When people put "TNT" in the title its because the recipe is "tried and true" 

Here are more acronyms that the forum uses: http://www.discusscooking.com/forums/f29/frequently-asked-questions-10478.html


----------



## Robo410 (Apr 13, 2006)

and here I thought it was "tasty, not terrible"  lol  my bad


----------



## philso (Apr 13, 2006)

thanks for bringing me up to speed on the acronyms and ranking.
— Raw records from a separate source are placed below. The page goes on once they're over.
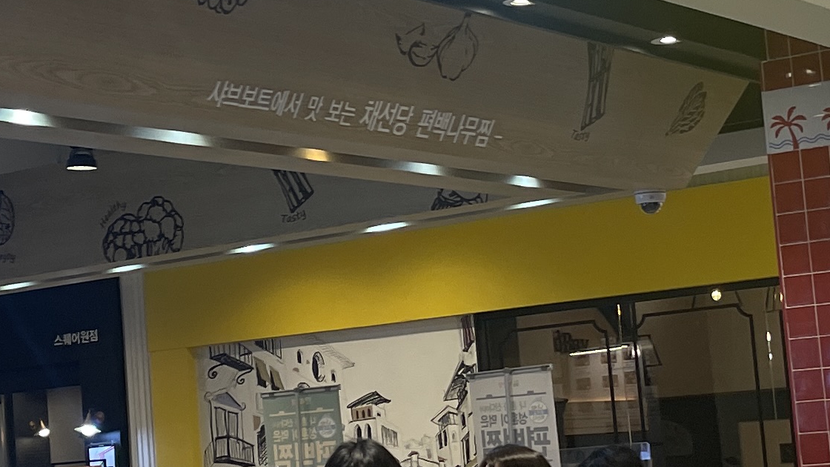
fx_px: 2245
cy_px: 185
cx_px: 322
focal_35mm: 102
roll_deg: +7.9
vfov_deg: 11.9
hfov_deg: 20.9
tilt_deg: +11.0
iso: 80
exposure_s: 1/120
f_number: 1.6
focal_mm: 5.1
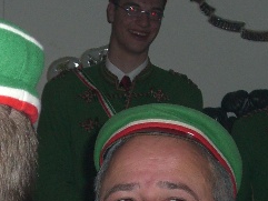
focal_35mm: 175
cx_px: 93
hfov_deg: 11.3
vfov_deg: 8.4
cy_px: 207
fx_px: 1356
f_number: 3.6
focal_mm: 10.7
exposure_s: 1/60
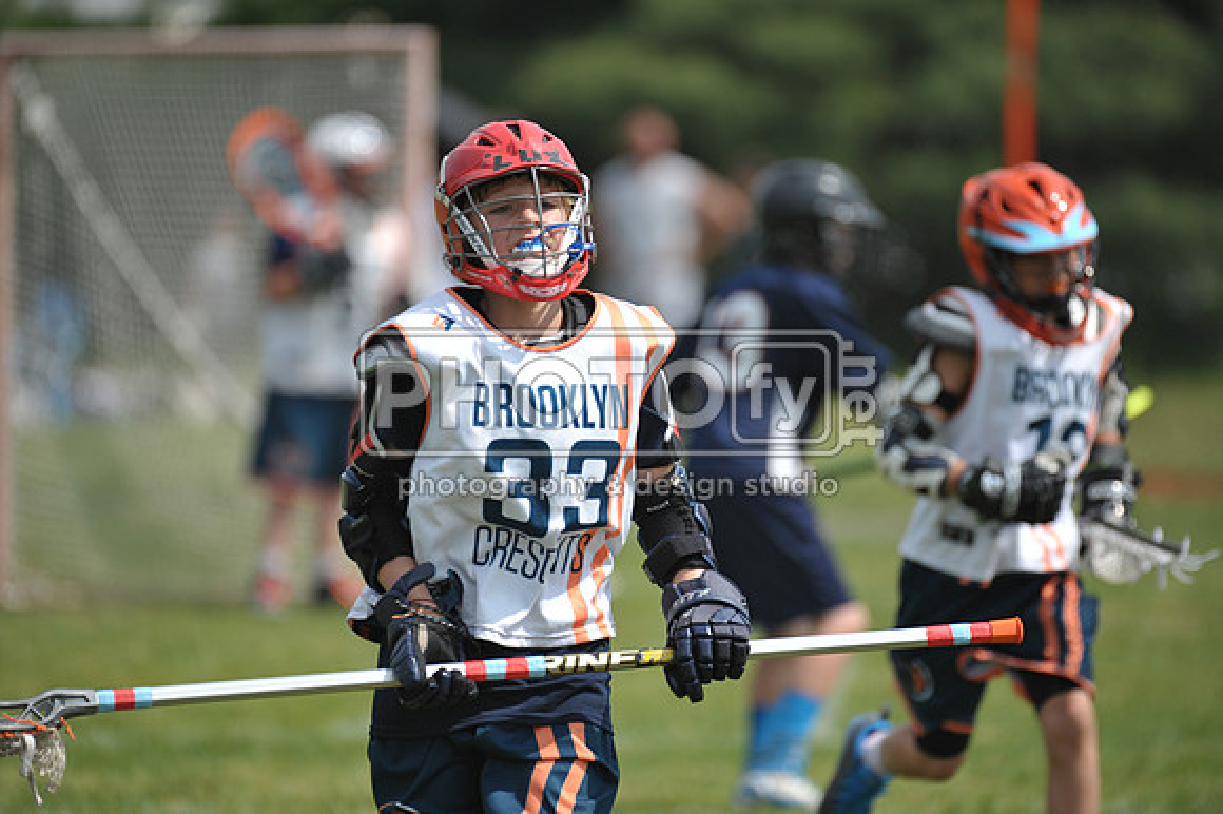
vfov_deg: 3.4
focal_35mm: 400
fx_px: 13581
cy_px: 407
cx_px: 612
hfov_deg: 5.2
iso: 640
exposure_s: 1/4000
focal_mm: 400
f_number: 4
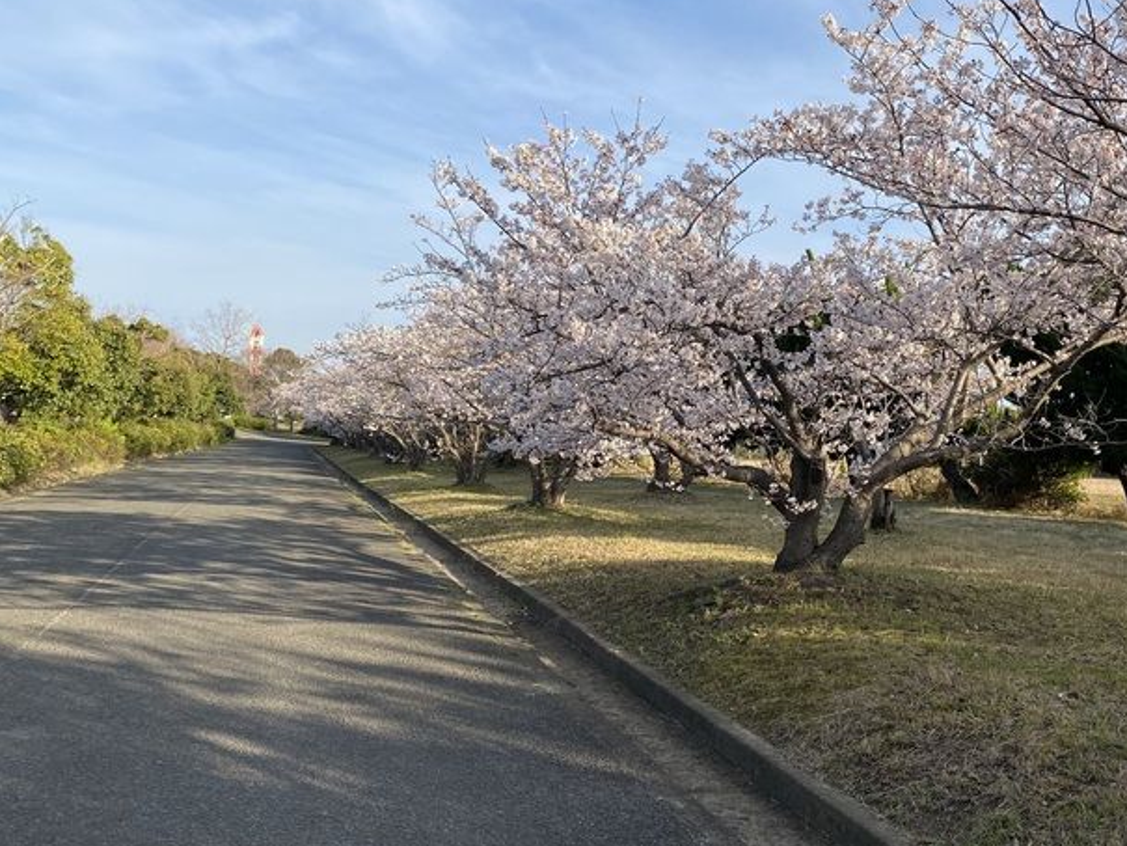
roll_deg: -3.2
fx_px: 1140
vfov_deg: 40.6
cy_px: 355
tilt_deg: +4.9
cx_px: 698
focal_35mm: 35
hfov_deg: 52.1
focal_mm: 4.25
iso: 32
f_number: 1.8
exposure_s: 1/1608
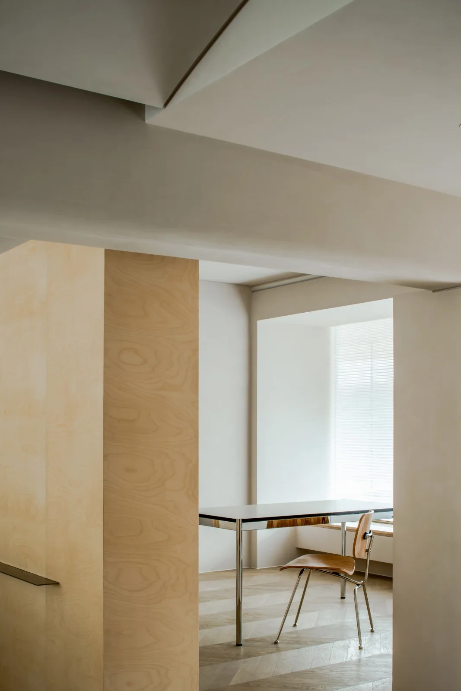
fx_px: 864
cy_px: 346
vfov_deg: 43.6
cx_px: 230
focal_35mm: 45
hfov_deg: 29.9
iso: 100
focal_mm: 45
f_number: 14
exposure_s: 1/2
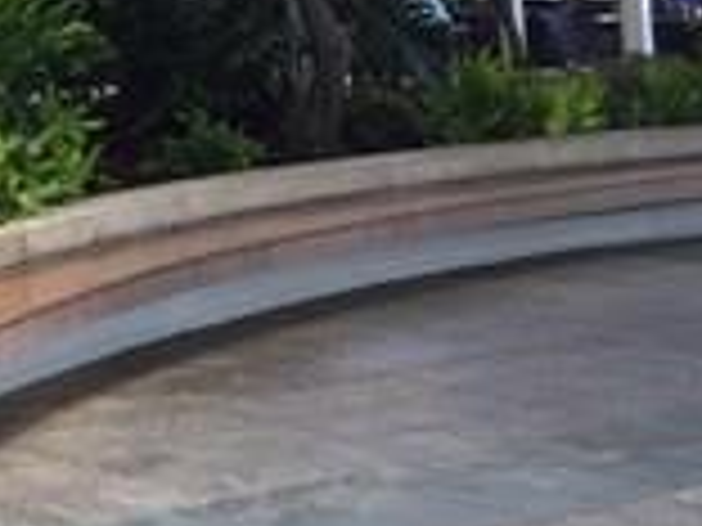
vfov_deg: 11.8
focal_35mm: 119
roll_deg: +1.8
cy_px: -288
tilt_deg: +7.4
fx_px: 2413
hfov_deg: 14.4
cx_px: -585
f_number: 2.2
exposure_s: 1/120
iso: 32
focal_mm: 4.15
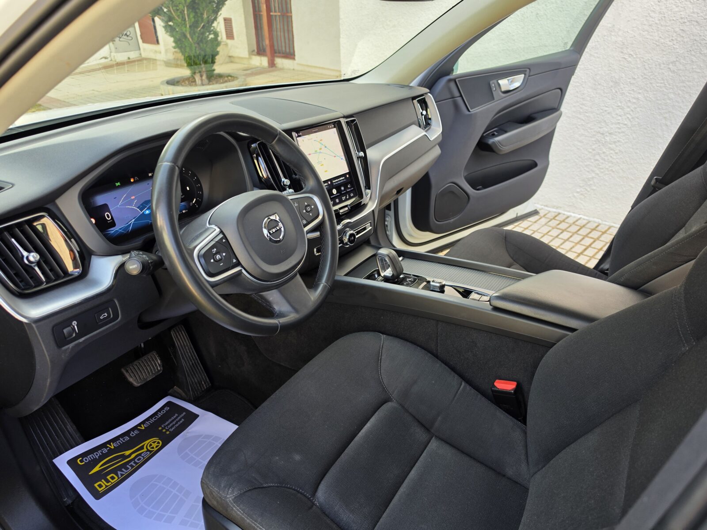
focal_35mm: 23
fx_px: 470
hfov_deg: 73.9
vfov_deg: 58.9
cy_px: 265
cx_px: 354
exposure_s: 1/180
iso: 32
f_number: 1.4
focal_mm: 6.5
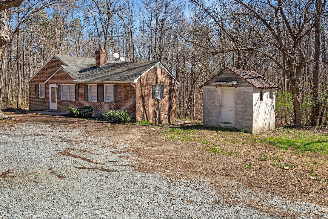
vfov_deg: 46.3
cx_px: 154
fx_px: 255
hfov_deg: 65.4
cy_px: 98
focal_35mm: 28
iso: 100
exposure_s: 1/90
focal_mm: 24
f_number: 5.6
when i get a bit of free time, i'll have to do some serious posting.  it's been quite a while since i've been an "assistant" cook. LOL


----------



## kingfisherfd2 (Jun 5, 2006)

I just started noticing the TNT and dicided that it meant Dynamite.

ie

I'm looking for a dynamite pineapple upsidedown cake recipe.  TNT i'm dynomite.-AC/DC


----------



## Piccolina (Jun 7, 2006)

philso said:
			
		

> thanks for bringing me up to speed on the acronyms and ranking.


 Don't feel bad at all, when I first joined up here (I know this sounds silly, but) I wondered if "TNT" had anything to do with the TV station of the same name  (Everytime I think of that now, I giggle at myself! )


----------